Felix en Floor gooien niks weg
Kinderverhaal deel 13
‘De tuin is een bende’, moppert mama. ‘Het gras komt tot je knieën, de bomen moeten gesnoeid en overal staat onkruid.’ Ze kijkt naar papa, die zuchtend opstaat. ‘Jaja. Ik ga al. Floor, Felix, kom op. Ik kan wel wat hulp gebruiken.’
De tuin wordt heel netjes, op één hoekje na, waarin de pas gesnoeide takken zich opstapelen. ‘Wat ga je daarmee doen?’ vraagt Felix. ‘Want ik heb wel een idee.’ Een hut. Gewoon, om lekker met zijn vrienden te kunnen hangen. ‘Hángen?’ vraagt papa. ‘En huiswerk maken’, voegt Felix er snel aan toe.
Papa kijkt naar de stapel takken en schudt zijn hoofd. ‘Een tak houdt geen kou buiten. Maar ik kan de vezels uit de tak wél gebruiken,’ mompelt hij. Hij begint het hout naar zijn werkplaats te slepen. ‘Lopen jullie ‘ns een rondje door de buurt, en vraag de buren of ze oude spijkerbroeken hebben die ze kunnen missen’, zegt hij tegen de kinderen. ‘En plastic flessen!’ Roept hij erachteraan. ‘En vraag bij de patatzaak op de hoek of ze aardappelschillen voor ons hebben. Heel veel aardappelschillen.’
Spijkerbroeken? Flessen? Schillen? Felix en Floor begrijpen niet hoe je daar een hut mee bouwt. Toch gaan ze aan de slag. Floor gaat achter de aardappelschillen aan, en Felix vraagt in de buurt om oude broeken en flessen. Ook gaan ze door hun eigen kledingkasten heen. ‘Deze kan wel weg, toch?’, vraagt Felix aan zijn zus, terwijl hij een spijkerbroek met gaten omhooghoudt. ‘Nee!’ gilt ze, ‘Die heb ik net nieuw!’

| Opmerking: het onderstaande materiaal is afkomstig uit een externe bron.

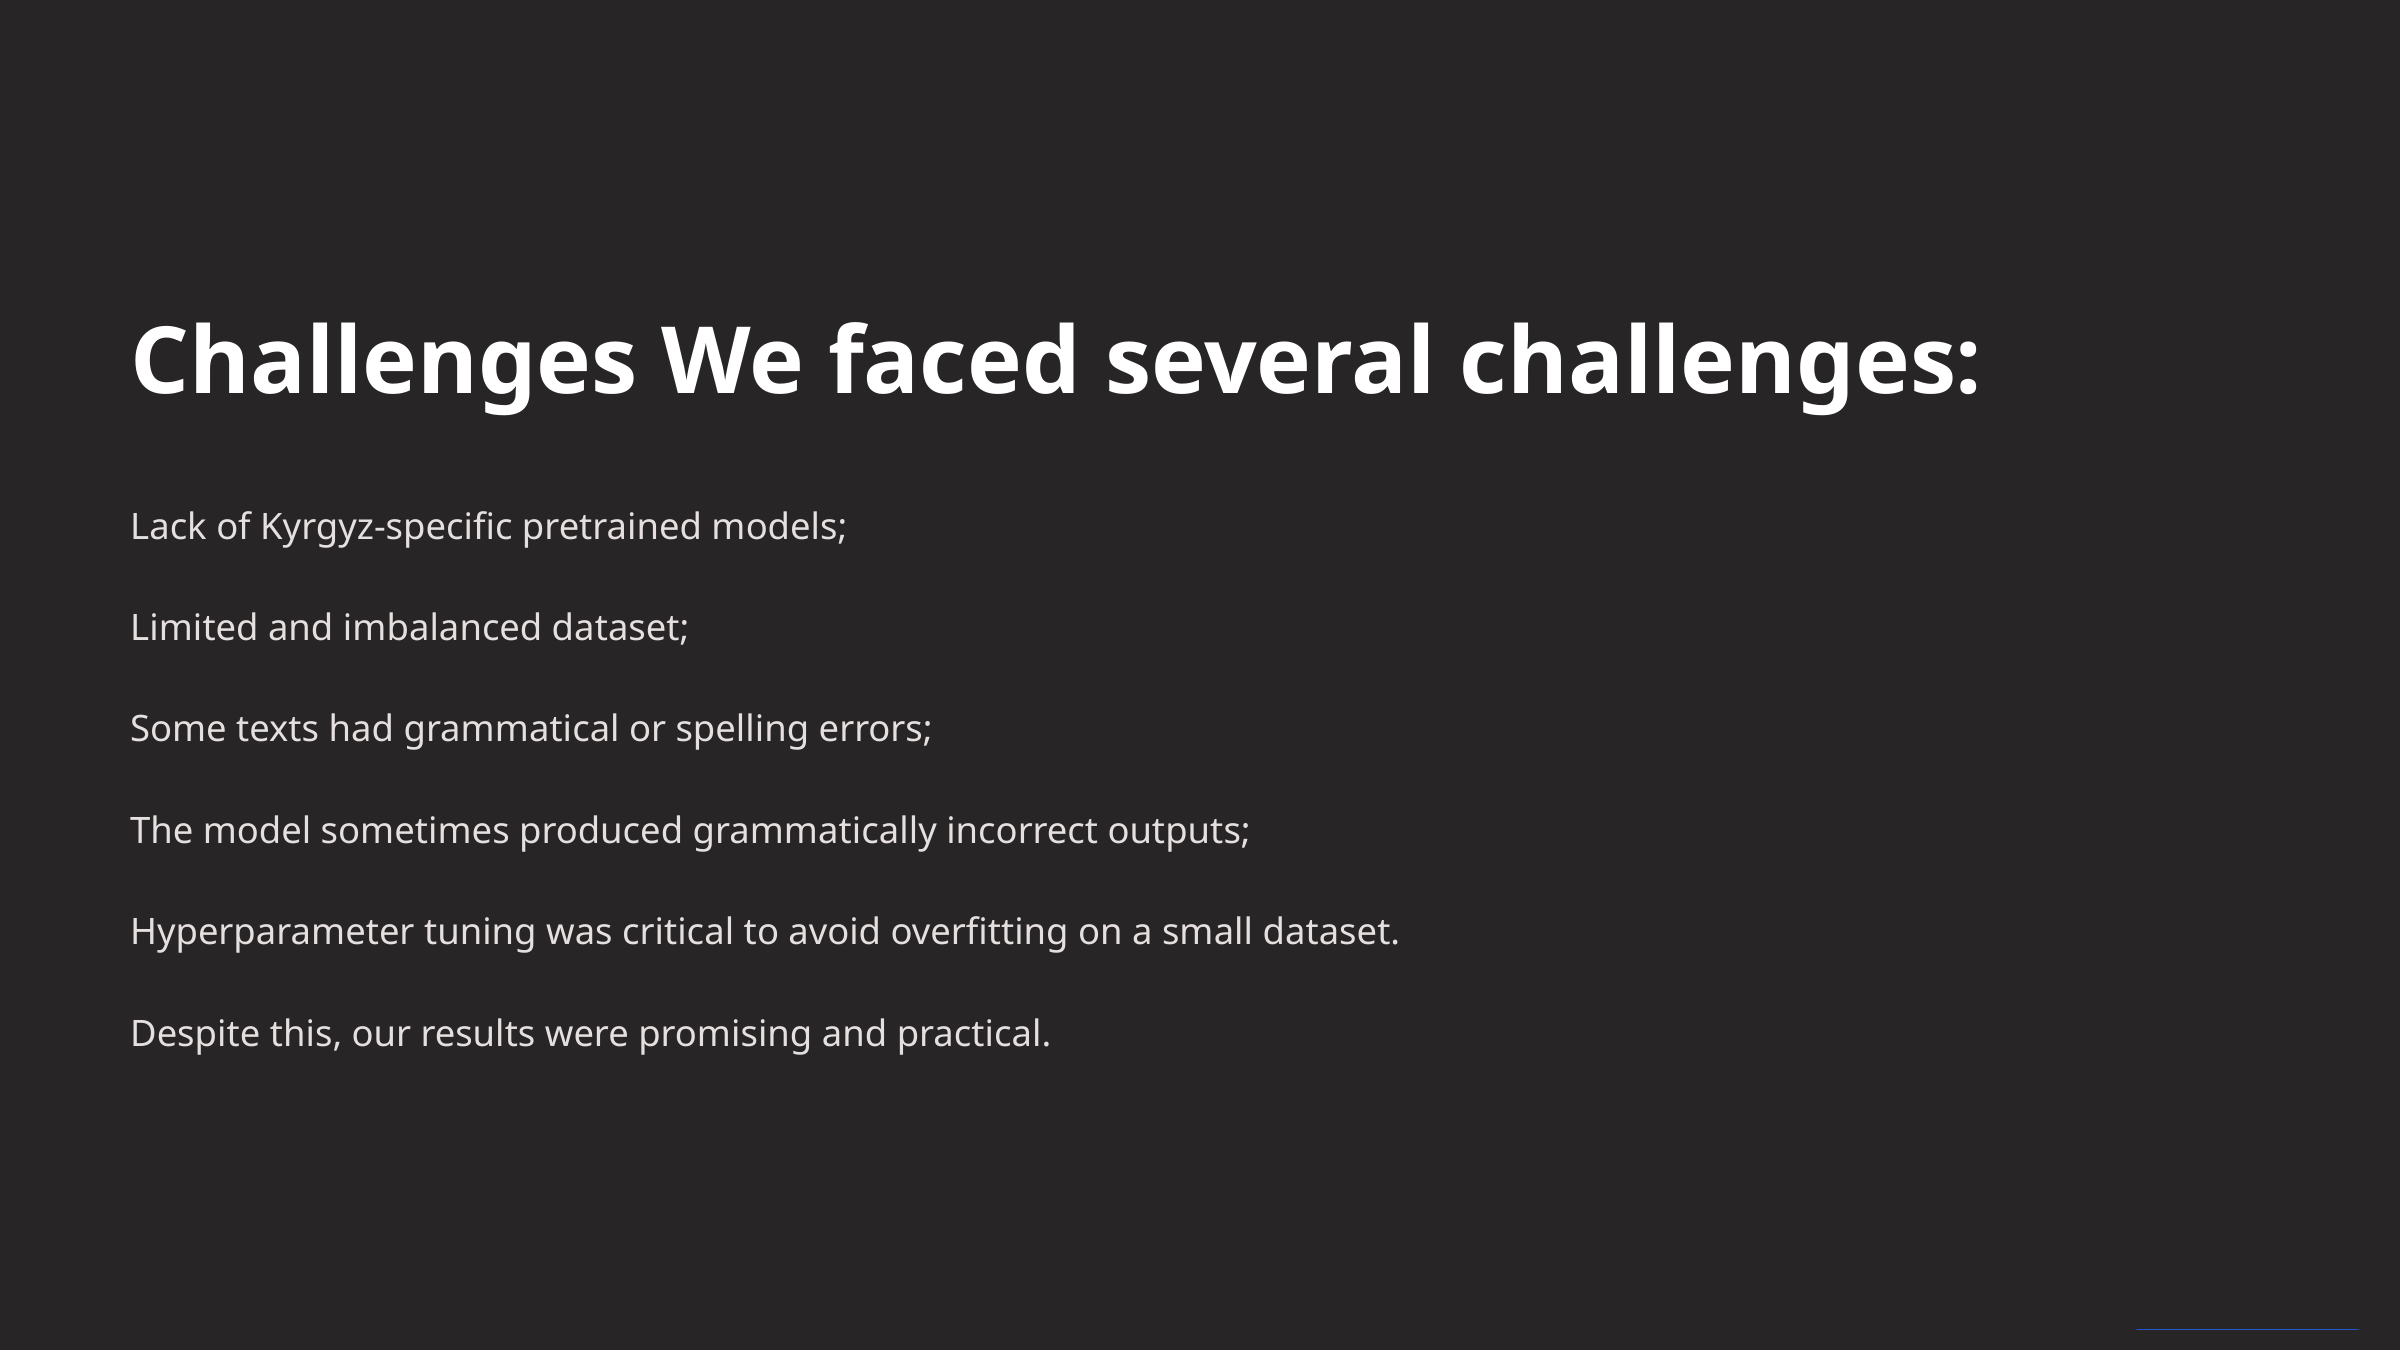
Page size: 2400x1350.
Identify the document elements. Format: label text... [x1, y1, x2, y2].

text_box Hyperparameter tuning was critical to avoid overfitting on a small dataset. [130, 892, 2270, 953]
text_box Limited and imbalanced dataset; [130, 588, 2270, 648]
text_box Challenges We faced several challenges: [130, 296, 1993, 413]
text_box Some texts had grammatical or spelling errors; [130, 689, 2270, 750]
text_box Lack of Kyrgyz-specific pretrained models; [130, 487, 2270, 547]
text_box Despite this, our results were promising and practical. [130, 993, 2270, 1054]
text_box The model sometimes produced grammatically incorrect outputs; [130, 791, 2270, 851]
picture [2103, 1264, 2389, 1339]
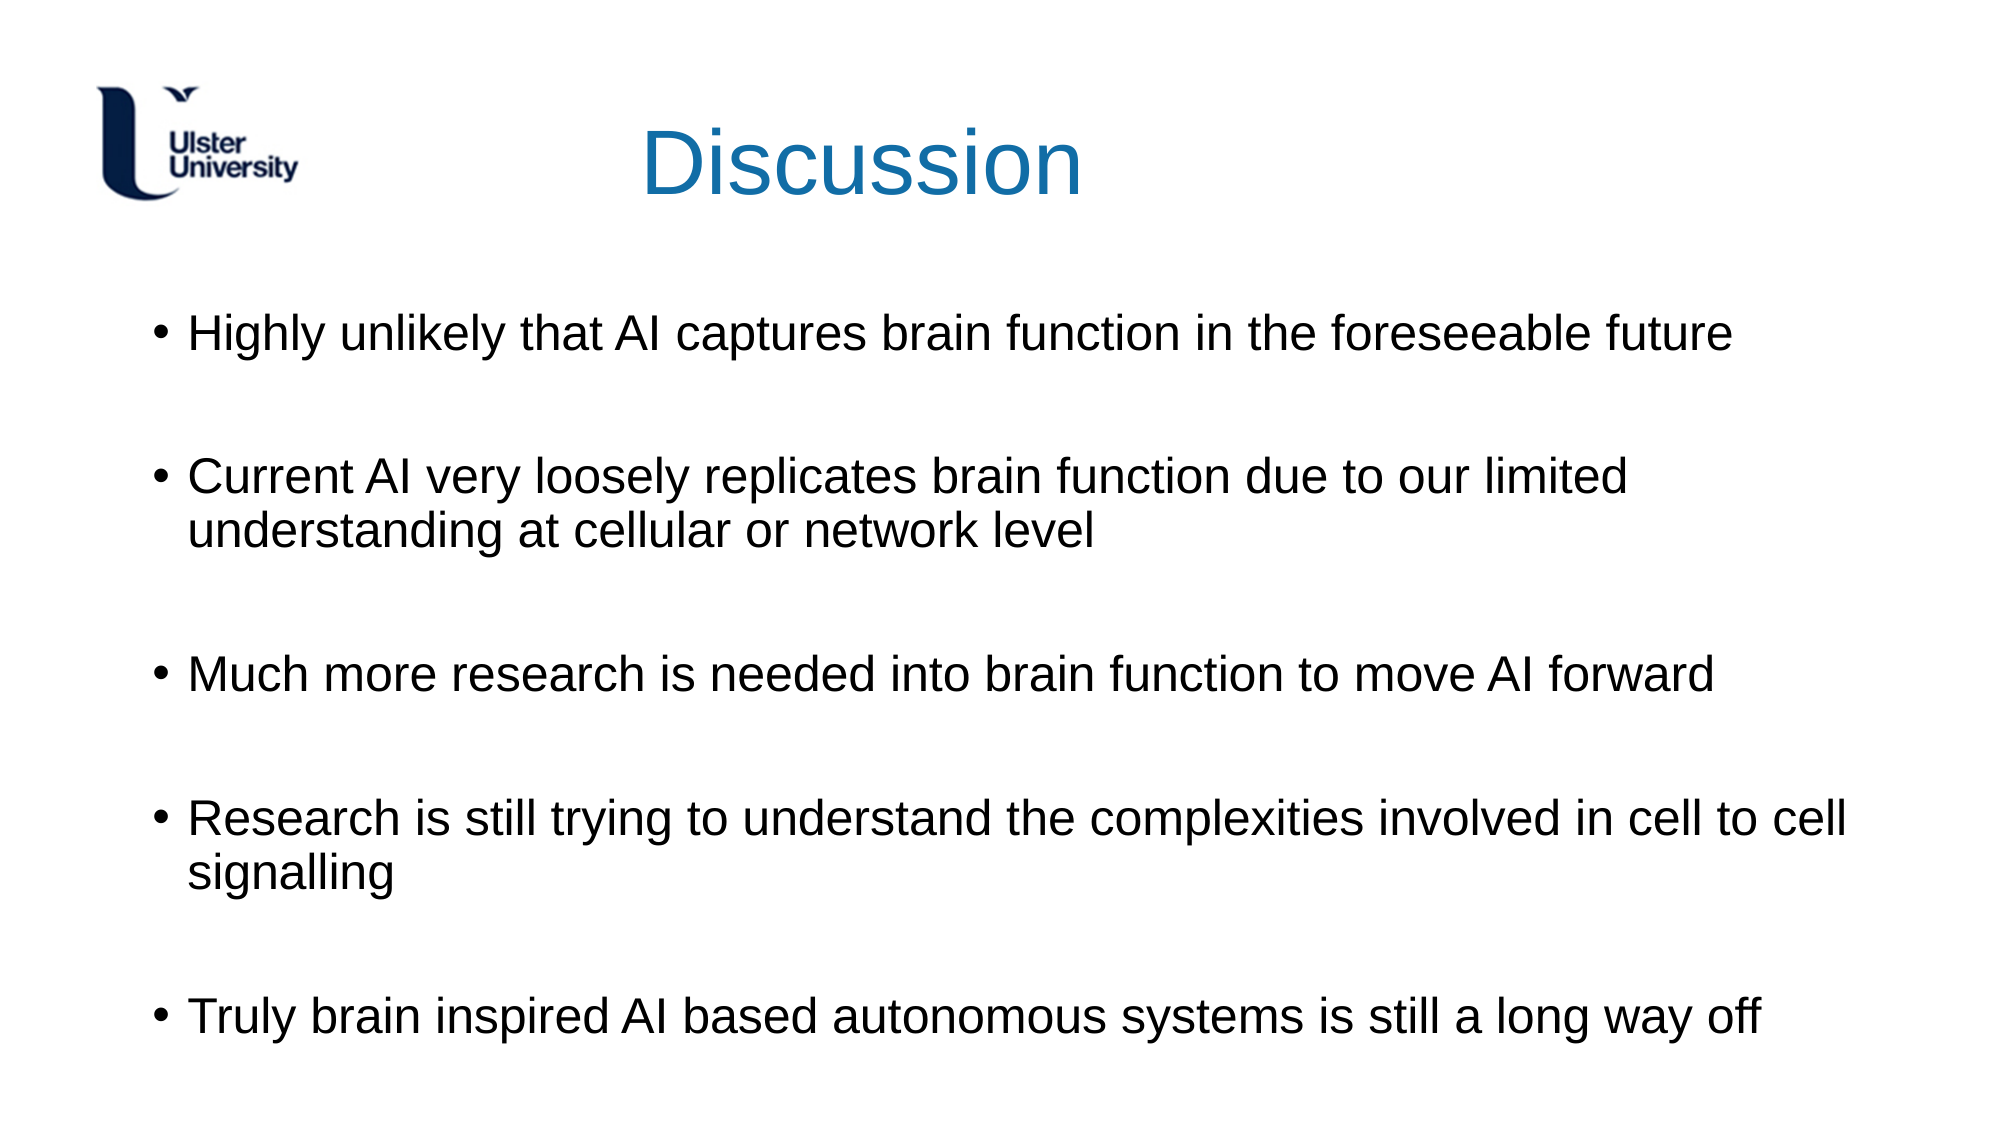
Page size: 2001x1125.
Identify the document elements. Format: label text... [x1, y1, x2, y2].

picture [96, 56, 331, 234]
title Discussion [625, 56, 1401, 274]
list Highly unlikely that AI captures brain function in the foreseeable future Current AI very loosely replicates brain function due to our limited understanding at cellular or network level Much more research is needed into brain function to move AI forward Research is still trying to understand the complexities involved in cell to cell signalling Truly brain inspired AI based autonomous systems is still a long way off [137, 299, 1889, 1069]
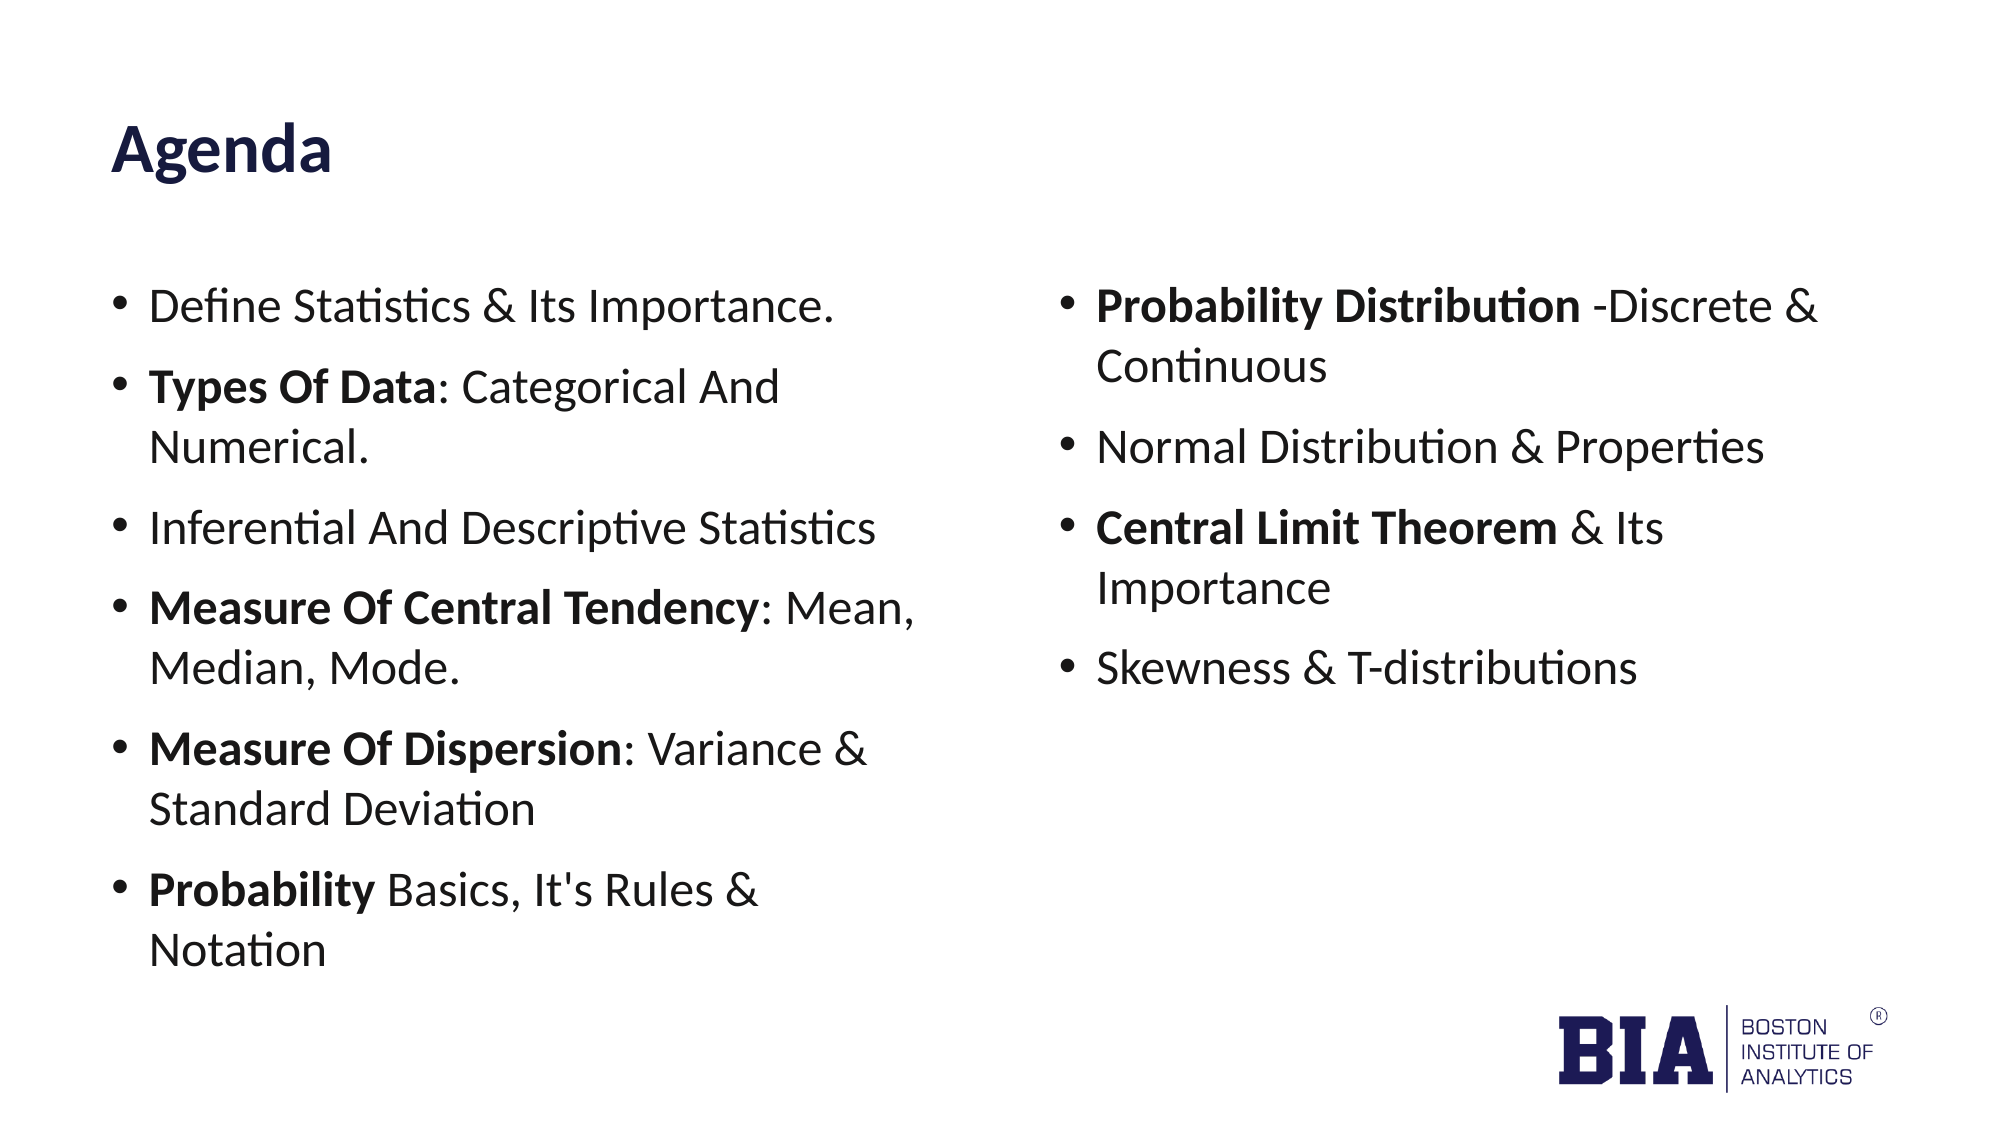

Papa gooit alle takken in een grote maalmachine, samen met de aardappelschillen. En ook de broeken maalt hij fijn. Daarna is het een gehamer van jewelste in de tuin. Langzaam begint het bouwsel op een hut te lijken. Hoewel… ‘Kun je dat eigenlijk wel een hut noemen?’ vraagt Floor. ‘Ik vind het meer een huis.’
Van de vermalen takken en schillen heeft papa wandjes geperst. Die houden de kou goed buiten en de warmte binnen. ‘En als het buiten heel warm is, blijft het binnen juist lekker koel’, zegt papa trots. Tussen de wandjes heeft hij de vermalen spijkerbroeken geduwd. Dat isoleert nog eens extra. Het dak is helemaal van plastic flessen gemaakt. In de lengte doormidden gezaagd, zodat het net dakpannen zijn. Lachend staat papa eronder. ‘Lekker licht en waterdicht!’
Felix en zijn vrienden zijn door het dólle heen. ‘Ze hebben niet zomaar een hut, ze hebben een clubhuis! Er worden plannen gesmeed voor logeerpartijtjes en hutfeesten. Dan rinkelt de deurbel. Voor de deur staan twee politiemannen. Ze wijzen naar de hut en papa schudt zijn hoofd. Oh-oh. Dat belooft niet veel goeds.
‘Slecht nieuws, jongens’, zegt papa. ‘Ik heb blijkbaar een vergunning nodig voor dit “gebouw”. Ik ben bang dat we de hut iets te groot en te goed hebben gemaakt. Beteuterd moeten de kinderen toekijken hoe de hut weer wordt afgebroken. Ook mama staat er hoofdschuddend bij te kijken. ‘Lekker dan’, zegt ze. ‘Nu is de tuin wéér een bende.’